Mahkemece, dava dilekçesinin asillere tebliğ edileceği, tarafların daha önceki dayanak dosyada yer alan vekaletnamelerinin açılan yeni davada mahkemeyi bağlamayacağından usulüne uygun olarak davalı asile tebligatın yapılıp davanın sonuçlandırıldığı, bu aşamaya kadar vekaleti olmayan vekil lehine temyiz aşamasında sunulan vekaletname uyarınca reddolunan kısım üzerinden vekalet ücreti tayininin yerinde olmayacağı, kaldı ki bozma sonrası davalı vekiline çıkarılan tebligata rağmen vekilinin yargılamaya katılmadığından bahisle direnme kararı verilmiştir.
Direnme kararı davalı vekili tarafından temyiz edilmiştir.

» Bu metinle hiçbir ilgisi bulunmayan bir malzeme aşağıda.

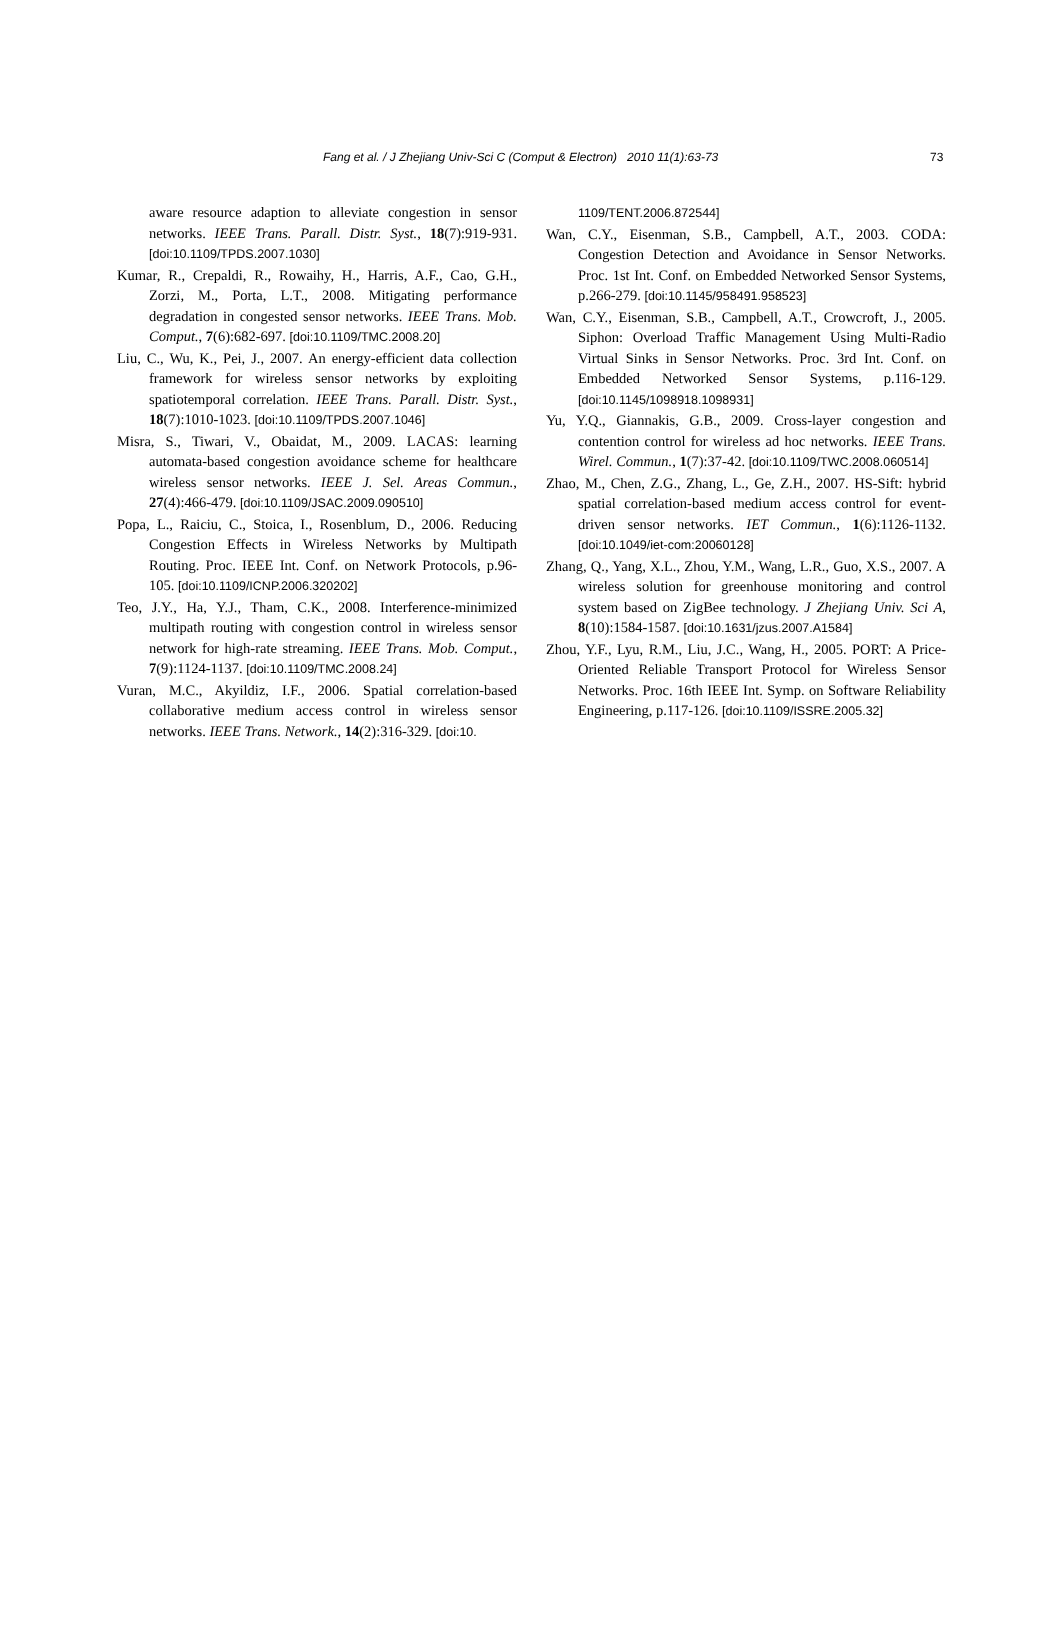Fang et al. / J Zhejiang Univ-Sci C (Comput & Electron) 2010 11(1):63-73 73
aware resource adaption to alleviate congestion in sensor networks. IEEE Trans. Parall. Distr. Syst., 18(7):919-931. [doi:10.1109/TPDS.2007.1030]
Kumar, R., Crepaldi, R., Rowaihy, H., Harris, A.F., Cao, G.H., Zorzi, M., Porta, L.T., 2008. Mitigating performance degradation in congested sensor networks. IEEE Trans. Mob. Comput., 7(6):682-697. [doi:10.1109/TMC.2008.20]
Liu, C., Wu, K., Pei, J., 2007. An energy-efficient data collection framework for wireless sensor networks by exploiting spatiotemporal correlation. IEEE Trans. Parall. Distr. Syst., 18(7):1010-1023. [doi:10.1109/TPDS.2007.1046]
Misra, S., Tiwari, V., Obaidat, M., 2009. LACAS: learning automata-based congestion avoidance scheme for healthcare wireless sensor networks. IEEE J. Sel. Areas Commun., 27(4):466-479. [doi:10.1109/JSAC.2009.090510]
Popa, L., Raiciu, C., Stoica, I., Rosenblum, D., 2006. Reducing Congestion Effects in Wireless Networks by Multipath Routing. Proc. IEEE Int. Conf. on Network Protocols, p.96-105. [doi:10.1109/ICNP.2006.320202]
Teo, J.Y., Ha, Y.J., Tham, C.K., 2008. Interference-minimized multipath routing with congestion control in wireless sensor network for high-rate streaming. IEEE Trans. Mob. Comput., 7(9):1124-1137. [doi:10.1109/TMC.2008.24]
Vuran, M.C., Akyildiz, I.F., 2006. Spatial correlation-based collaborative medium access control in wireless sensor networks. IEEE Trans. Network., 14(2):316-329. [doi:10.
1109/TENT.2006.872544]
Wan, C.Y., Eisenman, S.B., Campbell, A.T., 2003. CODA: Congestion Detection and Avoidance in Sensor Networks. Proc. 1st Int. Conf. on Embedded Networked Sensor Systems, p.266-279. [doi:10.1145/958491.958523]
Wan, C.Y., Eisenman, S.B., Campbell, A.T., Crowcroft, J., 2005. Siphon: Overload Traffic Management Using Multi-Radio Virtual Sinks in Sensor Networks. Proc. 3rd Int. Conf. on Embedded Networked Sensor Systems, p.116-129. [doi:10.1145/1098918.1098931]
Yu, Y.Q., Giannakis, G.B., 2009. Cross-layer congestion and contention control for wireless ad hoc networks. IEEE Trans. Wirel. Commun., 1(7):37-42. [doi:10.1109/TWC.2008.060514]
Zhao, M., Chen, Z.G., Zhang, L., Ge, Z.H., 2007. HS-Sift: hybrid spatial correlation-based medium access control for event-driven sensor networks. IET Commun., 1(6):1126-1132. [doi:10.1049/iet-com:20060128]
Zhang, Q., Yang, X.L., Zhou, Y.M., Wang, L.R., Guo, X.S., 2007. A wireless solution for greenhouse monitoring and control system based on ZigBee technology. J Zhejiang Univ. Sci A, 8(10):1584-1587. [doi:10.1631/jzus.2007.A1584]
Zhou, Y.F., Lyu, R.M., Liu, J.C., Wang, H., 2005. PORT: A Price-Oriented Reliable Transport Protocol for Wireless Sensor Networks. Proc. 16th IEEE Int. Symp. on Software Reliability Engineering, p.117-126. [doi:10.1109/ISSRE.2005.32]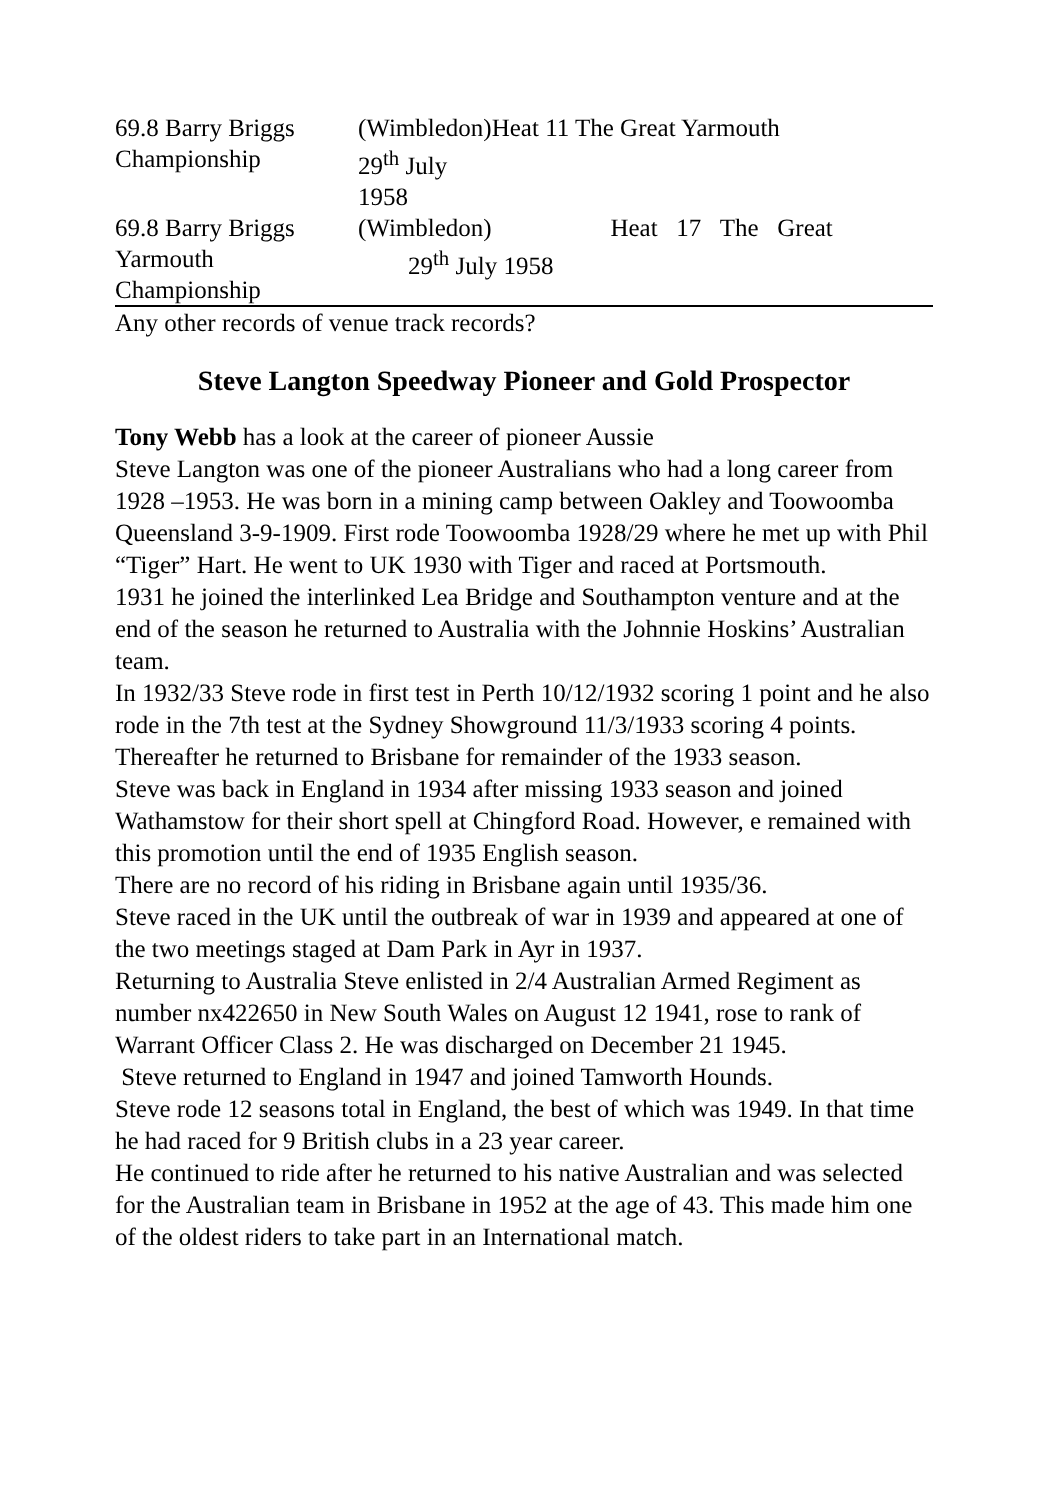| 69.8 Barry Briggs Championship | (Wimbledon) 29<sup>th</sup> July 1958 | Heat 11 The Great Yarmouth |
| 69.8 Barry Briggs Yarmouth Championship | (Wimbledon) Heat 17 The Great 29<sup>th</sup> July 1958 | |
Any other records of venue track records?
Steve Langton Speedway Pioneer and Gold Prospector
Tony Webb has a look at the career of pioneer Aussie
Steve Langton was one of the pioneer Australians who had a long career from 1928 –1953. He was born in a mining camp between Oakley and Toowoomba Queensland 3-9-1909. First rode Toowoomba 1928/29 where he met up with Phil “Tiger” Hart. He went to UK 1930 with Tiger and raced at Portsmouth.
1931 he joined the interlinked Lea Bridge and Southampton venture and at the end of the season he returned to Australia with the Johnnie Hoskins’ Australian team.
In 1932/33 Steve rode in first test in Perth 10/12/1932 scoring 1 point and he also rode in the 7th test at the Sydney Showground 11/3/1933 scoring 4 points. Thereafter he returned to Brisbane for remainder of the 1933 season.
Steve was back in England in 1934 after missing 1933 season and joined Wathamstow for their short spell at Chingford Road. However, e remained with this promotion until the end of 1935 English season.
There are no record of his riding in Brisbane again until 1935/36.
Steve raced in the UK until the outbreak of war in 1939 and appeared at one of the two meetings staged at Dam Park in Ayr in 1937.
Returning to Australia Steve enlisted in 2/4 Australian Armed Regiment as number nx422650 in New South Wales on August 12 1941, rose to rank of Warrant Officer Class 2. He was discharged on December 21 1945.
Steve returned to England in 1947 and joined Tamworth Hounds.
Steve rode 12 seasons total in England, the best of which was 1949. In that time he had raced for 9 British clubs in a 23 year career.
He continued to ride after he returned to his native Australian and was selected for the Australian team in Brisbane in 1952 at the age of 43. This made him one of the oldest riders to take part in an International match.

Hukuk Genel Kurulu önüne gelen uyuşmazlık; icra dosyasında yer alan vekaletnamenin somut olayda Mahkemeyi bağlayıp bağlamayacağı noktasında toplanmaktadır.
Uyuşmazlığın çözümü için öncelikle, vekalet ücreti kavramına ilişkin genel açıklamalar yapılmasında fayda görülmüştür.
Bilindiği üzere vekalet ücreti yargılama giderlerindendir.
Davada haklı çıktığı için lehine yargılama gideri hükmedilen taraf, davayı bir vekil (avukat) ile takip etmiş ise mahkemece, yargılama giderlerinden sayılan vekalet ücretinin de diğer yargılama giderlerinde olduğu gibi resen hükme bağlanması gerekir. Bunun için istekte bulunulması gerekmez (1086 sayılı HUMK m. 417, 6100 sayılı HMK m. 326).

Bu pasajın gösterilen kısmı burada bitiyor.